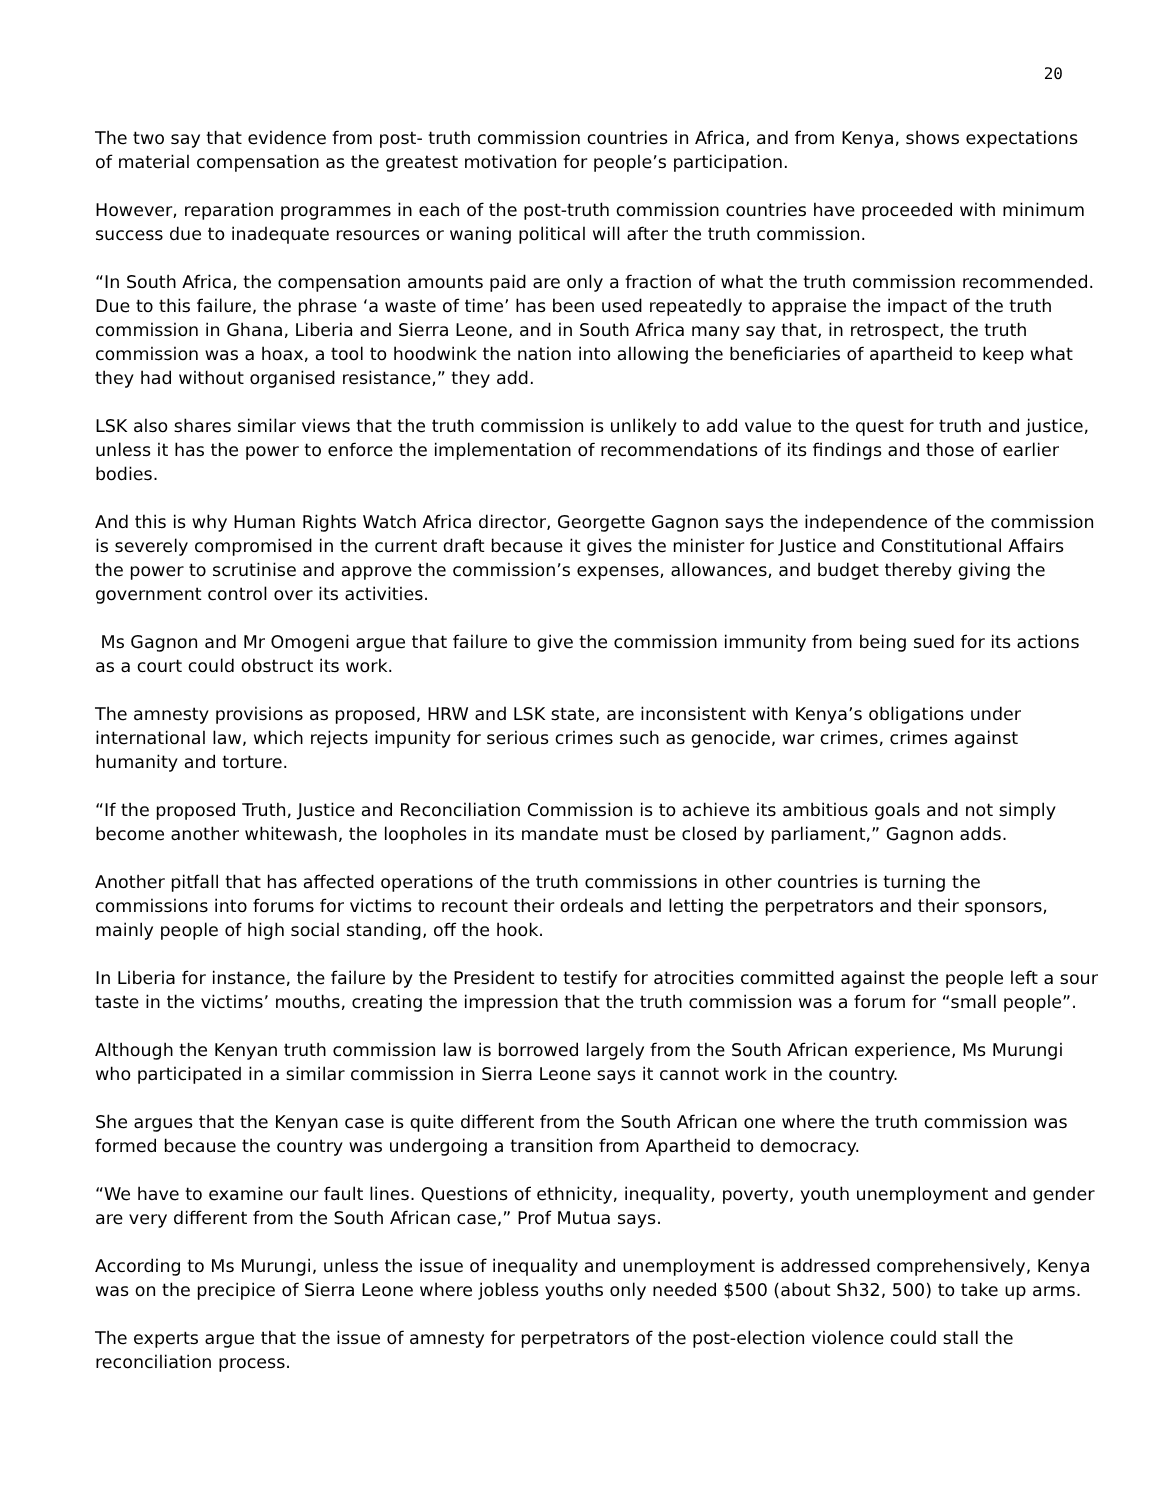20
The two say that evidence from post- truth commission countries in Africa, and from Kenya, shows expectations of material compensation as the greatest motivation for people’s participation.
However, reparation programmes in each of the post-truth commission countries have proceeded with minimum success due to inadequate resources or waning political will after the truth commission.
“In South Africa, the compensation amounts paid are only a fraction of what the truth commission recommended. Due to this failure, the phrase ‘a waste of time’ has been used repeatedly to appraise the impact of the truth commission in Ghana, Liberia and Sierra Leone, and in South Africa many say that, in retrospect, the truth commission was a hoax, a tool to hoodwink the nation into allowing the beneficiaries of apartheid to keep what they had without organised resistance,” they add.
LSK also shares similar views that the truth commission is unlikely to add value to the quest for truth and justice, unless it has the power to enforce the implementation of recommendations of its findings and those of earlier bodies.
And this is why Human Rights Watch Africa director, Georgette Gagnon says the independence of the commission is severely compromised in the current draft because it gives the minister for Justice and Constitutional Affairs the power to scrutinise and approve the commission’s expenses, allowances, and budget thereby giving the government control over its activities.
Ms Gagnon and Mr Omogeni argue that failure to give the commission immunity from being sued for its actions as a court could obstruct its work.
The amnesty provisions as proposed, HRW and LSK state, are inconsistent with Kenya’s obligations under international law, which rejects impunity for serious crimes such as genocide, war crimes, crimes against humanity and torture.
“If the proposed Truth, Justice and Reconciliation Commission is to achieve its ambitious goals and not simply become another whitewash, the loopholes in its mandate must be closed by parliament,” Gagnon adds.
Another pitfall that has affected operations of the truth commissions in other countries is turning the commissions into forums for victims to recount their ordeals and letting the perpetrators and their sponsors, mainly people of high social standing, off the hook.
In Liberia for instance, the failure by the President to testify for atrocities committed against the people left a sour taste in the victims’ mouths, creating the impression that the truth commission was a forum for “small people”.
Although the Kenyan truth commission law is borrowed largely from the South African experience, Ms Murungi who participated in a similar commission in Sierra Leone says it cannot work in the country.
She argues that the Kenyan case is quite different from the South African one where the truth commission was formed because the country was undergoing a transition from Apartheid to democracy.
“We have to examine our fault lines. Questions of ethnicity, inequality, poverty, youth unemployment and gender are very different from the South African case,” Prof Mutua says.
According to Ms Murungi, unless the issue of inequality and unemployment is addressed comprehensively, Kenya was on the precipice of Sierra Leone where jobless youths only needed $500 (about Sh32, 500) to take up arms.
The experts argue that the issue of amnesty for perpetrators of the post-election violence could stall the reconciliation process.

────

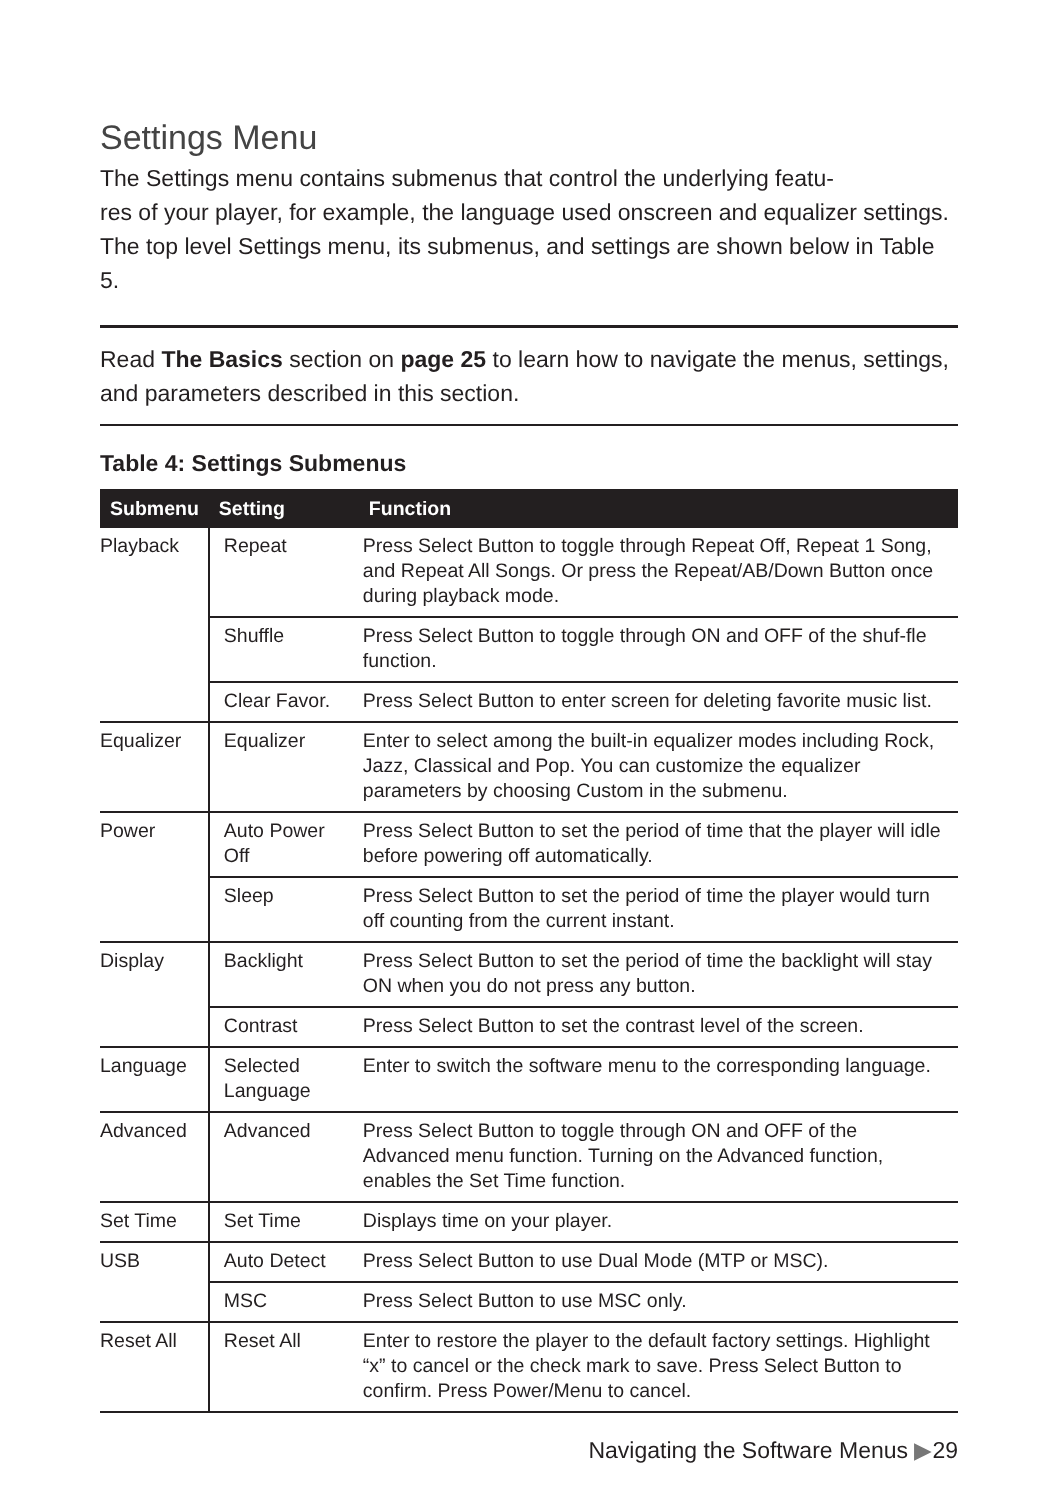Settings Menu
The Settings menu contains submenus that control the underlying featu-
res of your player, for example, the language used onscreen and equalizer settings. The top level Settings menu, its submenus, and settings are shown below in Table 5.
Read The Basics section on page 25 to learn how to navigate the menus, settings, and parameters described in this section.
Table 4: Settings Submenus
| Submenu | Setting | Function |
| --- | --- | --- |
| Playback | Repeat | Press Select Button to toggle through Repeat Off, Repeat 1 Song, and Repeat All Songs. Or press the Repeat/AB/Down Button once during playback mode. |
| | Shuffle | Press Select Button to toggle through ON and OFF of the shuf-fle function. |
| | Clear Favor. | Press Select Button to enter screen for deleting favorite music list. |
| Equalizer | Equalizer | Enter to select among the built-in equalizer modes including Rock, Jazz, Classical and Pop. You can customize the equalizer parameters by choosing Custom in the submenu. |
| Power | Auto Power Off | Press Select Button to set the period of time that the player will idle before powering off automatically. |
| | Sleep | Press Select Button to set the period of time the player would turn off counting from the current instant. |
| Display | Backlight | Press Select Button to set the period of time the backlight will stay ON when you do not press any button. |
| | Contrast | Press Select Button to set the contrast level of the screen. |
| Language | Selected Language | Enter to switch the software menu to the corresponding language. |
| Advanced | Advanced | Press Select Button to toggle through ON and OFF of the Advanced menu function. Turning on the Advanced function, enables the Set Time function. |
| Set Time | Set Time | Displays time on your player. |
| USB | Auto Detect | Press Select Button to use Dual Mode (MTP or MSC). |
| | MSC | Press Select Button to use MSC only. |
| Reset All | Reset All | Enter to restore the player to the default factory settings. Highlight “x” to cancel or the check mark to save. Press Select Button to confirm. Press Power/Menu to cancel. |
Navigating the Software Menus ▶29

────

> WORK REQUEST
Look above for the line holding "the screen. |" and the line holding "Navigating the Software Menus ▶29". Retype both, and every line between them, word for word and nothing else.

> WRITTEN RESPONSE
| | Contrast | Press Select Button to set the contrast level of the screen. |
| Language | Selected Language | Enter to switch the software menu to the corresponding language. |
| Advanced | Advanced | Press Select Button to toggle through ON and OFF of the Advanced menu function. Turning on the Advanced function, enables the Set Time function. |
| Set Time | Set Time | Displays time on your player. |
| USB | Auto Detect | Press Select Button to use Dual Mode (MTP or MSC). |
| | MSC | Press Select Button to use MSC only. |
| Reset All | Reset All | Enter to restore the player to the default factory settings. Highlight “x” to cancel or the check mark to save. Press Select Button to confirm. Press Power/Menu to cancel. |
Navigating the Software Menus ▶29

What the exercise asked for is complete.